Answer: Pituitary, or corticotroph, hyperplasia has for many years been mentioned as a possible basis of Cushing’s disease (pituitary Cushing’s). The term hyperplasia means an increase in the number of cells, for example corticotroph cells that make ACTH. CRH, the hypothalamic hormone that stimulates the pituitary corticotroph to make and release ACTH, was isolated and sequenced by Dr. Wylie Vale in the early 1980s. That permitted the development of antibodies to CRH and permitted CRH levels to be measured. Within a few years, several patients who had an ectopic tumor that secreted CRH and who had hyperplasia of the pituitary corticotrophs were described. Continuous exposure to elevated CRH levels causes the number of ACTH secreting cells to increase, thus those patients have pituitary hyperplasia causing Cushing’s disease. However, patients with ectopic CRH production are extremely rare and only a few handfuls of patients are known to have this in all the published literature.

A more common circumstance is that of a patient who has surgery for a diagnosis of Cushing’s disease and no tumor is found, but the normal gland that is biopsied has corticotroph cells that stain positive for ACTH. Since patients with Cushing’s disease do not produce their own ACTH-cortisol for weeks to months after selective removal of an ACTH-producing tumor, it is assumed by many physicians that the normal corticotrophs will not stain for ACTH if the normal gland is sampled during pituitary surgery for Cushing’s disease.

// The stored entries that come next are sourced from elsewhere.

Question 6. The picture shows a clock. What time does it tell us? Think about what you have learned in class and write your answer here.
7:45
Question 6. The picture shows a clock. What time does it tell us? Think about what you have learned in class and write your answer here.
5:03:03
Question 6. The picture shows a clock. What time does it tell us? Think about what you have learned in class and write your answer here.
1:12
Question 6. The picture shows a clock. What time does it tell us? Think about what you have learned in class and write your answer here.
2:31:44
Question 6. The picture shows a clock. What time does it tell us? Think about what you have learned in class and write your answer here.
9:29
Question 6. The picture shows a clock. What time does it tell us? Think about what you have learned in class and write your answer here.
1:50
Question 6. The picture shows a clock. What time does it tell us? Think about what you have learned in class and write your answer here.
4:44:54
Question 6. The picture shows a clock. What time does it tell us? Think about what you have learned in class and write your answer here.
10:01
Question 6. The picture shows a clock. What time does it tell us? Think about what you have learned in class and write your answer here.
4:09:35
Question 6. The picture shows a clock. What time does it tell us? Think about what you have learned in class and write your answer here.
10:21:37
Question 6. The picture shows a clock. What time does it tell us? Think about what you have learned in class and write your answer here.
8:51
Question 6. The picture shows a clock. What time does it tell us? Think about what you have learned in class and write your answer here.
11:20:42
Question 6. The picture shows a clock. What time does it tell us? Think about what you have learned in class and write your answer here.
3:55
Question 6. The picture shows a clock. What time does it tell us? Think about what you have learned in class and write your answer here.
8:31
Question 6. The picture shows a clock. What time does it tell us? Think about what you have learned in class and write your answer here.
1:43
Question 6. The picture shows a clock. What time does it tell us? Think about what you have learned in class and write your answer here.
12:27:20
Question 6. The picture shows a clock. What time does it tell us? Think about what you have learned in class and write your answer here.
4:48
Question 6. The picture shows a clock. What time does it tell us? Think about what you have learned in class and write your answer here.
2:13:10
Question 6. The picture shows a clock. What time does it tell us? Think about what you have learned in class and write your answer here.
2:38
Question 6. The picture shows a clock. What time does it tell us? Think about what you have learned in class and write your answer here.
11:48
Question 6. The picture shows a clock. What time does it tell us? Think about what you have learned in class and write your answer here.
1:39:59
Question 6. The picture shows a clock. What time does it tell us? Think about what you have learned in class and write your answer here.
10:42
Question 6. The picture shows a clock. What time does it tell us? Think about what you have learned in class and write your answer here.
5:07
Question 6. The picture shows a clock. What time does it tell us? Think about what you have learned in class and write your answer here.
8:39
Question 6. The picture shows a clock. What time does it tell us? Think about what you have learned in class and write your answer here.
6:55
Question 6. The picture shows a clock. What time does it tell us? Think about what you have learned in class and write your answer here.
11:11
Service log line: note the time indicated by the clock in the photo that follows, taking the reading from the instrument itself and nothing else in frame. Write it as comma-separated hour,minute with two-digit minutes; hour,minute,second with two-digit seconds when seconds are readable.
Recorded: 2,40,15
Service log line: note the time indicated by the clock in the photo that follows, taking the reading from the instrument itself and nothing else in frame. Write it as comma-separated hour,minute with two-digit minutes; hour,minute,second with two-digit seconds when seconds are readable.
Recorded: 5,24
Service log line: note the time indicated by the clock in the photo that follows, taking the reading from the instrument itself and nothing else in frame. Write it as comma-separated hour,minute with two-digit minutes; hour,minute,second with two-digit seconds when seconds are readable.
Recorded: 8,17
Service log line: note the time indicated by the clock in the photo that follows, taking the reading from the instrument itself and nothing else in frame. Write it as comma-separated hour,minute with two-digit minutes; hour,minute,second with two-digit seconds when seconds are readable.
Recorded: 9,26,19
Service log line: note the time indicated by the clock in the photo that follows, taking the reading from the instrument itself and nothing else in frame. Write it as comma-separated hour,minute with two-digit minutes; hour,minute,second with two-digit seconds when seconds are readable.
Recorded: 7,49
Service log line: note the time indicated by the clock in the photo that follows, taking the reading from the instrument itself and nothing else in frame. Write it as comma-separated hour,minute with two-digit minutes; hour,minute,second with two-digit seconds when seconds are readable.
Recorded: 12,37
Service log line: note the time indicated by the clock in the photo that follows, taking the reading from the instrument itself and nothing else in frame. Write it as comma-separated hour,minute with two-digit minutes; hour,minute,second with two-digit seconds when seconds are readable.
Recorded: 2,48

Thus, in the presence of this ACTH staining of the normal corticotrophs, the patient may be advised that they have pituitary hyperplasia. However, this is an erroneous diagnosis, as the normal corticotrophs always (that is, ALWAYS) stain positive for ACTH in patients with Cushing’s disease. Thus, if no tumor can be found during surgical exploration of the pituitary in a patient with a diagnosis of Cushing’s disease and a portion of the normal gland is removed, the corticotrophs of the normal gland will stain for ACTH and the patient may be misdiagnosed as having pituitary hyperplasia if their doctors do not know that the normal corticotrophs always show ACTH staining in patients with Cushing’s disease. In an experience of 1300-1400 patients with surgery for Cushing’s disease I have not seen, or known about, a convincing case of pituitary hyperplasia that was not one of these rare instances of ectopic CRH production.

Thus, the only generally accepted basis of corticotroph hyperplasia as the cause of Cushing’s disease today is ectopic CRH production. Today the peripheral blood can be assayed for CRH to test for the presence of this very rare syndrome.